Let’s get digital. A riff on the Olivia Newton-John classic, the turn of phrase takes on an ironic twist when considering the original’s context: physical contact. If you’re at all invested in film culture, you’ll be familiar with the great debate of the past few years with the move from filmstrip to digital. The tangible reels with film stock are slowly being replaced by USB sticks containing countless pixels. Movies, which are increasingly looking more and more real, have never seemed so simulated.

What this shift will mean for restoration and preservation has industry elites and critics’ tongues wagging. (To say nothing of its impact on illegal downloading.) Change is certainly afoot, but it doesn’t all have to be dire. As the Great Digital Film Fest seeks to prove, digital doesn’t necessarily mean dilution. Access is the name of the game at this festival, which is modestly priced and plays classics that benefit from a big screen experience.
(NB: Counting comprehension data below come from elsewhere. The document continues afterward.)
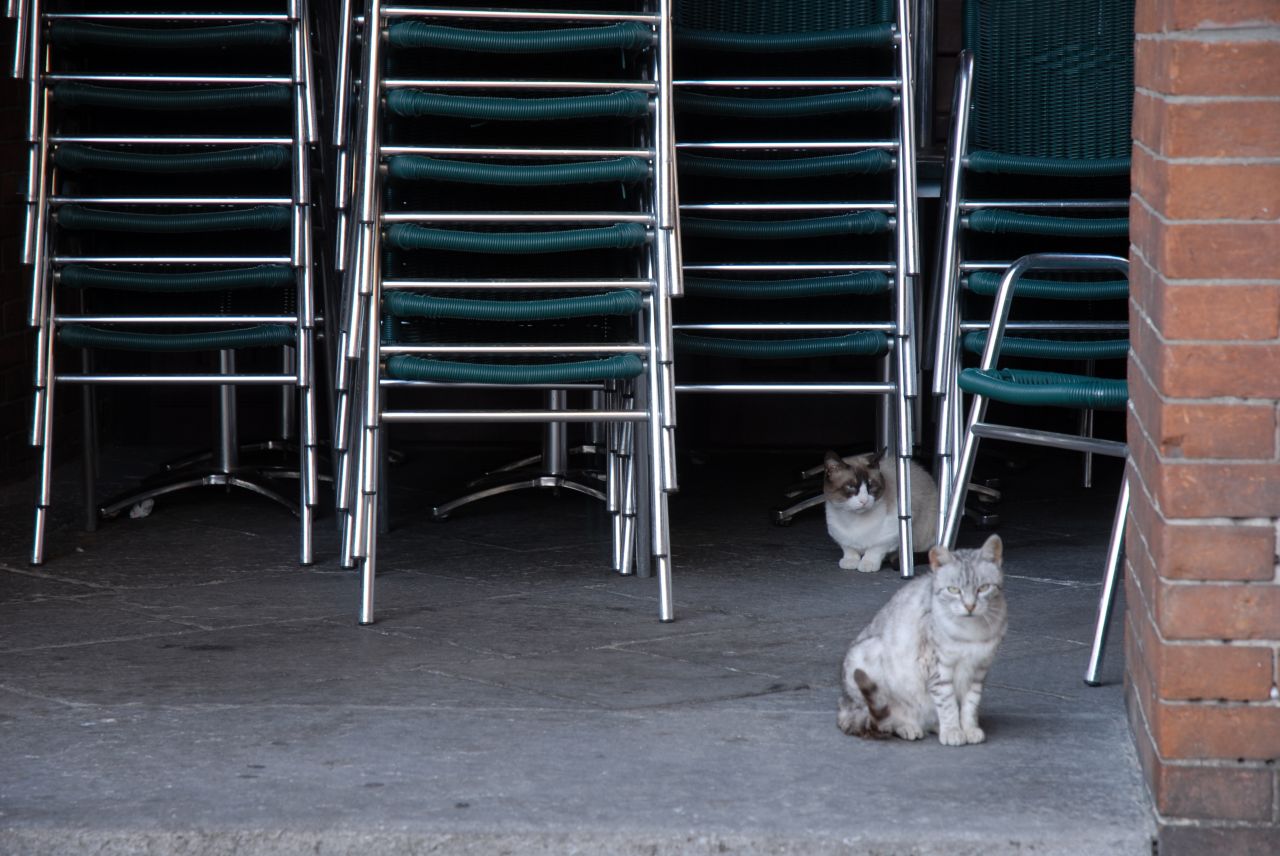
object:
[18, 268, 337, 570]
chairs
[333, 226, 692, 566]
chairs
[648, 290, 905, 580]
chairs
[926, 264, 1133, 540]
chairs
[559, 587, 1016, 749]
concrete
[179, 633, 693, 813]
concrete floor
With a broad range of programming, the festival covers films that some generations weren’t able to see in cinemas (Stanley Kubick’s 2001: A Space Odyssey and A Clockwork Orange) and others that millennials will be pleased to revisit (The Matrix). Harrison Ford fans will be happy to hear all four Indiana Jones movies will be screened, and Asian film buffs will be able to see two of the biggest titles to cross-over into the Hollywood mainstream: Chan-wook Park’s Oldboy and Kinji Fukasaku’s Battle Royale. Horror aficionados can watch the famous mutation scene from John Landis’ An American Werewolf in London (which set a new bar in genre makeup and prosthetics) as it was meant to be seen. The movie brat generation is also well represented with Steven Spielberg’s Jaws and Martin Scorsese’s Casino and Goodfellas. And the director who hasn’t been out of the headlines since his latest feature opened on Christmas Day gets a double nod—Quentin Tarantino’s seminal films, Reservoir Dogs and Pulp Fiction, will be screened. And yes, Joe Dante's Gremlins will also be played.

It’s not only about nostalgia, as the new Brit cult hit Cockneys vs. Zombies will have its Canadian debut. A comedy-horror mash-up by Matthias Hoene, in which a pair of bank robbers end up in a deadly battle to escape a zombie infested London. Starring Honor Blackman (Pussy Galore from Goldfinger), the film has the makings of a new B-classic.

Digital will always have its dissenters, but the GDFF is doing something that many in the movie business lament the decline of: getting people back into theatres and talking about the classics. Doing it digital has its benefits.